DIRECTIVE
Retype the listing below exactly, beginning at the line that contains "Sekolah Berkualitas" and ending with its last line.

DATA LISTING Block Start

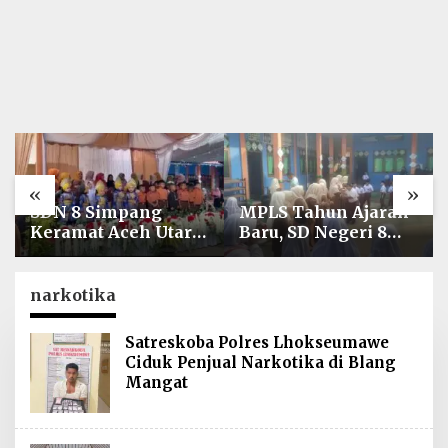
«
»
SDN 8 Simpang
MPLS Tahun Ajaran
Keramat Aceh Utara
Baru, SD Negeri 8
Gelar Penutupan
Simpang Keuramat
MPLS Ramah Tahun
Siap Wujudkan
Ajaran 2026/2027
Sekolah Berkualitas
narkotika
dan Berkarakter
Satreskoba Polres Lhokseumawe
Ciduk Penjual Narkotika di Blang
Mangat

DATA LISTING Block End

EXERCISE SOLUTION
Sekolah Berkualitas
narkotika
dan Berkarakter
Satreskoba Polres Lhokseumawe
Ciduk Penjual Narkotika di Blang
Mangat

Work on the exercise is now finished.